On Fri, Jul 07, 2023 at 01:29:02PM +0200, David Hildenbrand wrote:
On 07.07.23 11:52, Ryan Roberts wrote:
On 07/07/2023 09:01, Huang, Ying wrote:
Although we can use smaller page order for FLEXIBLE_THP, it's hard to
avoid internal fragmentation completely. So, I think that finally we
will need to provide a mechanism for the users to opt out, e.g.,
something like "always madvise never" via
/sys/kernel/mm/transparent_hugepage/enabled. I'm not sure whether it's
a good idea to reuse the existing interface of THP.
I wouldn't want to tie this to the existing interface, simply because that
implies that we would want to follow the "always" and "madvise" advice too; That
means that on a thp=madvise system (which is certainly the case for android and
other client systems) we would have to disable large anon folios for VMAs that
haven't explicitly opted in.

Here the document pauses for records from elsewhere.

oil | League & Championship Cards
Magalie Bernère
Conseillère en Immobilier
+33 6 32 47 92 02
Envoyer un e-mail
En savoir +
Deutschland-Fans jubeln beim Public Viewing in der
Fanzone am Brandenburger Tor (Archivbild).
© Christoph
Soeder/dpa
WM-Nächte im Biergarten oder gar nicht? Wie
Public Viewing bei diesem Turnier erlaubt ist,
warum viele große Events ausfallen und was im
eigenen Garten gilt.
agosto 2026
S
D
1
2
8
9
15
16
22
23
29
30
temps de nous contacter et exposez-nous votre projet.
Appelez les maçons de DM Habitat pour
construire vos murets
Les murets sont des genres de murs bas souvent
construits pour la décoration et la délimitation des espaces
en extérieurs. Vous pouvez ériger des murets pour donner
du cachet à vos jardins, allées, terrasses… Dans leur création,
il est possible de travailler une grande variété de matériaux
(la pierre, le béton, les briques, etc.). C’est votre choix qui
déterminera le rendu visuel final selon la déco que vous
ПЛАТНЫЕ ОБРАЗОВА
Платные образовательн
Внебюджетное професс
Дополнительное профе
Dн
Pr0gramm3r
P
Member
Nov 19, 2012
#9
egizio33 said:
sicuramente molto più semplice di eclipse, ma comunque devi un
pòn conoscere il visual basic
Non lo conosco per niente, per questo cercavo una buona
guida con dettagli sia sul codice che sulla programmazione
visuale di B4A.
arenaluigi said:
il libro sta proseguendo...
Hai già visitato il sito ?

That breaks the intention that this should be an
invisible performance boost. I think it's important to set the policy for use of
It will never ever be a completely invisible performance boost, just like
ordinary THP.
Using the exact same existing toggle is the right thing to do. If someone
specify "never" or "madvise", then do exactly that.
It might make sense to have more modes or additional toggles, but
"madvise=never" means no memory waste.
I hate the existing mechanisms. They are an abdication of our
responsibility, and an attempt to blame the user (be it the sysadmin
or the programmer) of our code for using it wrongly. We should not
replicate this mistake.
Our code should be auto-tuning. I posted a long, detailed outline here:
https://lore.kernel.org/linux-mm/Y%2FU8bQd15aUO97vS@xxxxxxxxxxxxxxxxxxxx/
I remember I raised it already in the past, but you *absolutely* have to
respect the MADV_NOHUGEPAGE flag. There is user space out there (for
example, userfaultfd) that doesn't want the kernel to populate any
additional page tables. So if you have to respect that already, then also
respect MADV_HUGEPAGE, simple.
Possibly having uffd enabled on a VMA should disable using large folios,
I can get behind that. But the notion that userspace knows what it's
doing ... hahaha. Just ignore the madvise flags. Userspace doesn't
know what it's doing.